Dans la première nouvelle qui donne son nom au recueil éponyme, la romancière flirte avec le fantastique et le récit métaphorique. Un homme se réveille dans une chambre inconnue, il a peur. Afin de se raccrocher à des bribes de réalités, il replonge dans ses souvenirs : il s'appelle Djamel, est agronome et est marié à une vétérinaire. A la fin de leurs études, pleins de l'idéalisme socialiste, ils avaient décidé de reprendre la ferme familiale. Mais voilà que le pire des fléaux s'abat sur leur contrée : une invasion de criquets pèlerins.
Ce récit a l'avantage de proposer deux niveaux de lecture. Pour les amateurs de littérature fantastique, il y a un parallèle amusant avec La métamorphose de Kafka, et Leïla Maroune, en alternant notamment les narrations à la première et troisième personne, reste suffisamment imprécise pour laisser l'imaginaire faire son travail. Mais au-delà de cette première lecture, le propos est bien plus grave. En effet, la romancière algérienne ( qui réside en France depuis 1990 ) a choisi la forme du conte pour nous parler de l'arrivée des islamistes dans son pays.

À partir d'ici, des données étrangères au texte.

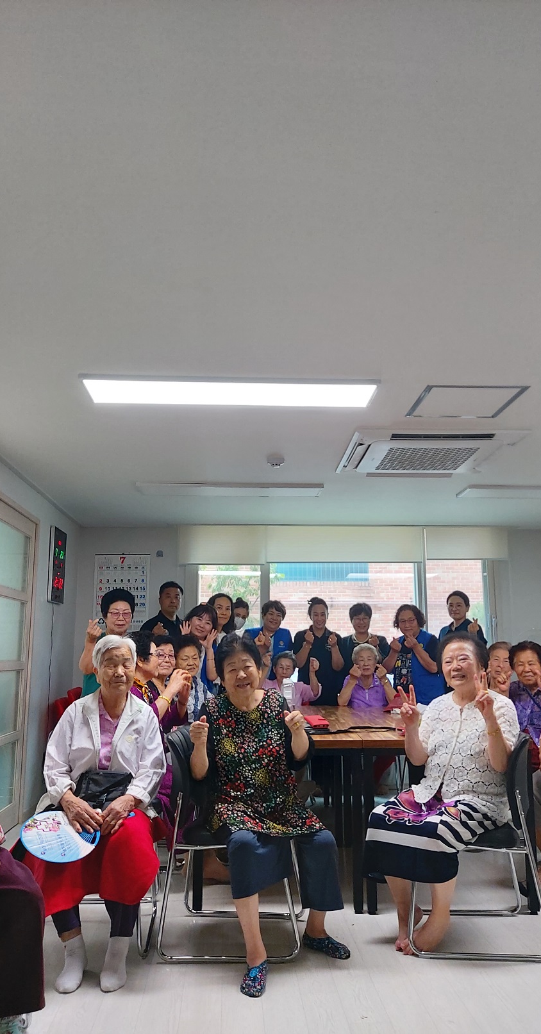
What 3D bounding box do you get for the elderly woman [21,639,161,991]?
[{"bbox_3d":[-0.688,1.085,3.001,0.550,1.210,0.770,1,-11,-6],"label":"elderly woman"}]

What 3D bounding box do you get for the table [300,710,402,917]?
[{"bbox_3d":[0.444,1.599,4.502,1.541,0.738,2.329,0,-10,1],"label":"table"}]

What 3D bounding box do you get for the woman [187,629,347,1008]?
[{"bbox_3d":[-0.017,1.052,2.888,0.600,1.200,0.680,3,-11,-13],"label":"woman"}]

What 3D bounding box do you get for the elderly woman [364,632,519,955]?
[{"bbox_3d":[0.704,1.068,2.980,0.540,1.200,0.760,-8,-13,37],"label":"elderly woman"}]

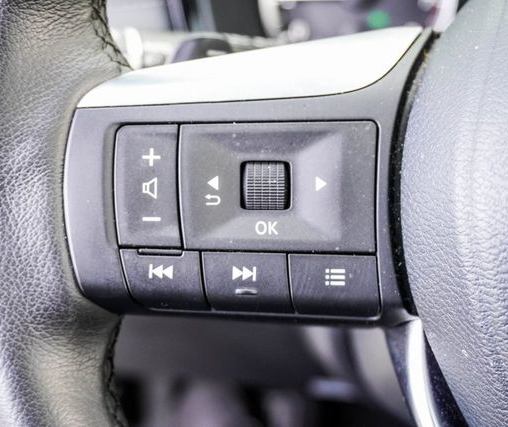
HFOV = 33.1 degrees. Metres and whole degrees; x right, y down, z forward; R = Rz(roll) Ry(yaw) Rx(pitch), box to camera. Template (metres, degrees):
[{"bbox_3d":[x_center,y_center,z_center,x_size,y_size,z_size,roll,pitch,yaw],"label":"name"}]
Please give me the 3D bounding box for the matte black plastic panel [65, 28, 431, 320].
[{"bbox_3d":[-0.002,-0.011,0.235,0.097,0.077,0.028,0,0,7],"label":"matte black plastic panel"}]

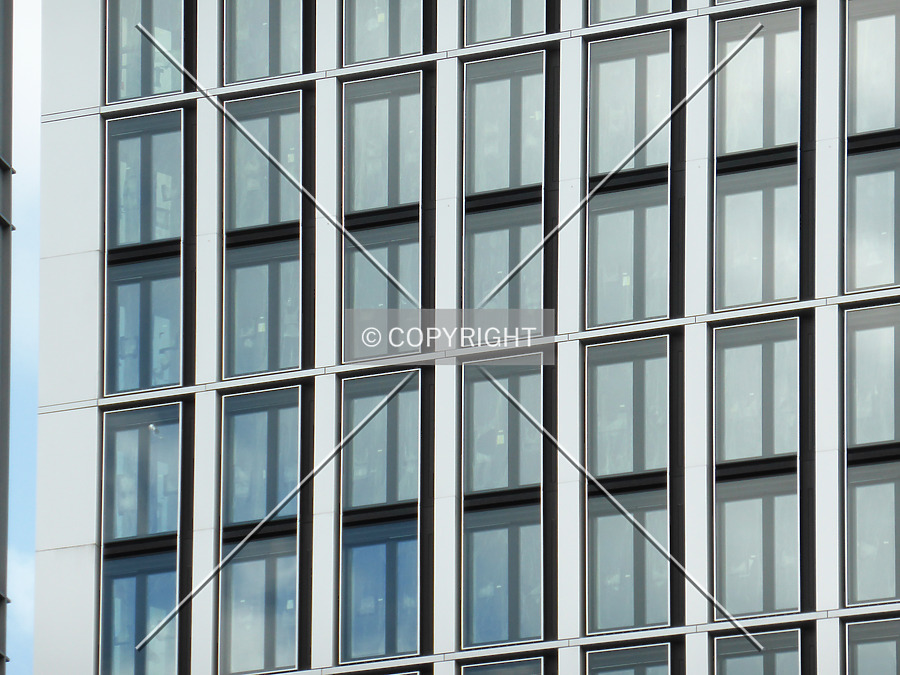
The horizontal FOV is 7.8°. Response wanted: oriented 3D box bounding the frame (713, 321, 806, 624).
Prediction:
[{"bbox_3d":[6.882,2.906,147.153,2.286,6.609,0.220,-8,-16,31],"label":"frame"}]

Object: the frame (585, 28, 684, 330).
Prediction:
[{"bbox_3d":[4.182,-3.587,150.478,2.493,6.699,0.220,-8,-16,31],"label":"frame"}]

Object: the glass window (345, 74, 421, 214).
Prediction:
[{"bbox_3d":[-1.501,-4.356,148.493,1.990,3.030,0.100,-8,-16,30],"label":"glass window"}]

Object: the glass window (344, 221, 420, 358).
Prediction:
[{"bbox_3d":[-1.588,-1.063,153.605,2.068,3.015,0.080,-8,-16,31],"label":"glass window"}]

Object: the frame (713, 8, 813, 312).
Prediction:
[{"bbox_3d":[7.001,-3.972,148.744,2.414,6.675,0.220,-8,-16,31],"label":"frame"}]

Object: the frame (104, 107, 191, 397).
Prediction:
[{"bbox_3d":[-6.851,-1.938,151.161,2.370,6.540,0.200,-8,-16,30],"label":"frame"}]

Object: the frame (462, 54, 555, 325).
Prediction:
[{"bbox_3d":[1.368,-3.330,152.240,2.372,6.650,0.220,-8,-16,31],"label":"frame"}]

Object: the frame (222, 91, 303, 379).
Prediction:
[{"bbox_3d":[-4.403,-2.423,155.760,2.013,6.670,0.220,-8,-16,31],"label":"frame"}]

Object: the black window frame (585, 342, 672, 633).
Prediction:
[{"bbox_3d":[4.027,3.299,148.908,2.207,6.608,0.220,-8,-16,31],"label":"black window frame"}]

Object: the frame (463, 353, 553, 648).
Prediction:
[{"bbox_3d":[1.285,3.723,150.583,2.290,6.537,0.220,-8,-16,31],"label":"frame"}]

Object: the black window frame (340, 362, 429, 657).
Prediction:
[{"bbox_3d":[-1.480,4.110,152.281,2.360,6.653,0.220,-8,-16,31],"label":"black window frame"}]

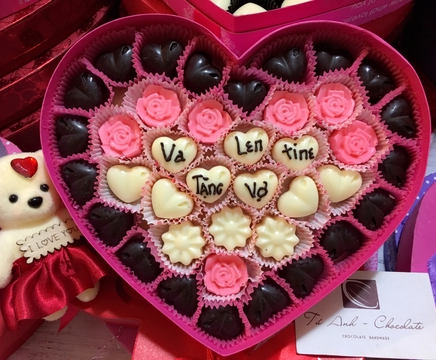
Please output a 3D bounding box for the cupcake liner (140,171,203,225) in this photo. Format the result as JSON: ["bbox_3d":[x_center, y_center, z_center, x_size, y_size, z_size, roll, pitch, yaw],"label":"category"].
[{"bbox_3d":[-0.026,0.011,0.234,0.035,0.018,0.032,0,84,0],"label":"cupcake liner"}]

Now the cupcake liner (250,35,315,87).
[{"bbox_3d":[0.040,-0.073,0.257,0.038,0.018,0.032,0,86,3],"label":"cupcake liner"}]

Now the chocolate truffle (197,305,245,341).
[{"bbox_3d":[0.003,0.087,0.250,0.028,0.015,0.026,12,87,3],"label":"chocolate truffle"}]

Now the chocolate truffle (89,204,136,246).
[{"bbox_3d":[-0.068,0.028,0.257,0.026,0.015,0.028,-32,85,0],"label":"chocolate truffle"}]

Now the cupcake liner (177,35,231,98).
[{"bbox_3d":[-0.009,-0.070,0.256,0.035,0.020,0.036,0,83,1],"label":"cupcake liner"}]

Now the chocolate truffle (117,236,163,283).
[{"bbox_3d":[-0.049,0.049,0.246,0.027,0.015,0.028,-40,85,-4],"label":"chocolate truffle"}]

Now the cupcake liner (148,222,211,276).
[{"bbox_3d":[-0.021,0.039,0.231,0.033,0.018,0.030,0,84,0],"label":"cupcake liner"}]

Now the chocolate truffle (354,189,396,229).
[{"bbox_3d":[0.098,0.018,0.248,0.028,0.015,0.027,-40,85,-4],"label":"chocolate truffle"}]

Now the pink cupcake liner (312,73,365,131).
[{"bbox_3d":[0.074,-0.047,0.254,0.034,0.018,0.035,0,83,1],"label":"pink cupcake liner"}]

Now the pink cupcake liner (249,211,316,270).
[{"bbox_3d":[0.038,0.037,0.244,0.037,0.018,0.036,0,83,1],"label":"pink cupcake liner"}]

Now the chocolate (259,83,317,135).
[{"bbox_3d":[0.045,-0.046,0.255,0.030,0.017,0.030,0,83,1],"label":"chocolate"}]

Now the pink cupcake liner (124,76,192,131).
[{"bbox_3d":[-0.035,-0.043,0.239,0.037,0.018,0.032,0,84,0],"label":"pink cupcake liner"}]

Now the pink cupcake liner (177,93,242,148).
[{"bbox_3d":[-0.006,-0.035,0.253,0.036,0.018,0.034,0,83,1],"label":"pink cupcake liner"}]

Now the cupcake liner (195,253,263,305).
[{"bbox_3d":[0.007,0.060,0.250,0.038,0.018,0.030,0,86,3],"label":"cupcake liner"}]

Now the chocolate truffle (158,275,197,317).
[{"bbox_3d":[-0.025,0.071,0.243,0.027,0.015,0.028,-30,84,-3],"label":"chocolate truffle"}]

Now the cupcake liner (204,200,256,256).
[{"bbox_3d":[0.007,0.028,0.232,0.029,0.018,0.030,0,84,0],"label":"cupcake liner"}]

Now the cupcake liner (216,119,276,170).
[{"bbox_3d":[0.018,-0.021,0.255,0.036,0.018,0.031,0,86,3],"label":"cupcake liner"}]

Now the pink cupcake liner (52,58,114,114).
[{"bbox_3d":[-0.084,-0.058,0.262,0.038,0.018,0.035,0,86,3],"label":"pink cupcake liner"}]

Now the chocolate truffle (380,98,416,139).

Le second récit, Le sourire de la Joconde, est un prolongement du premier. D'abord parce que l'héroïne, Djamila ( dont vous remarquerez que le prénom est jumeau du héros des Criquelins ) a travaillé dans l'hôpital psychiatrique du premier récit. On retrouve donc, au cours de l'histoire, des références au texte précédent.
Ensuite, parce que, comme je le disais en amorce de ce billet, Le sourire de la Joconde est le miroir inversé des Criquelins. Djamila, donc, fuit l'Algérie et ses attentats pour la belle ville de Paris. Mais ce qu'elle va trouver n'a rien à envier au pays qu'elle a laissé derrière elle. Leïla Marouane, avec beaucoup de lucidité, décrit l'intolérance qui sévit des deux côtés de la Méditerranée : d'un côté les assassinats et le fanatisme religieux; de l'autre les aberrations de l'administration, l'esclavagisme moderne et le paradis perdu.

Dans les deux nouvelles, on sent l'engagement de la romancière contre les fanatiques qui ont ravagé son pays. Elle-même a été obligée de fuir l'Algérie, après plusieurs tentatives d'assassinats, et de publier sous un pseudonyme. Si Les criquelins reste un récit à double entrée, dans Le sourire de la Joconde, la romancière est bien plus explicite et dénonce clairement les violences faites aux femmes. La lecture de ces deux nouvelles m'a donné envie de découvrir son premier roman La fille de la Casbha. Il est donc possible que je vous reparle de cette romancière sous peu.

Du même auteur : Le papier, l'encre et la braise

Laurence

Extrait de Les criquelins :

Il rouvre les yeux brusquement et l'obscurité de nouveau l'irrite, comme si on lui tirait les nervures du cerveau avec une pince à épiler. Il referme les yeux et des ombres monstrueuses se meuvent derrière ses paupières. Ses dents agrippent un coin de coussin, s'y cramponnent si fortement que ses incisives en souffrent, mais la douleur le rassure, il souffle : j'ai mal donc j'existe.
Il a envie de rire, de rire aux éclats.
Son corps peu à peu se détend, un bruit de pas s'insinue à travers les murs, les pas d'un être humain, se dit-il. Sa présence dans cette chambre étrange est donc réelle. Il finira bien par savoir ce qu'il y fait, sans sa femme et sans son enfant. Il parvient peu à peu à dérouler son corps, à étendre les jambes, mais les ombres se remettent à taquiner ses nerfs, et un bourdonnement emplit sa tête.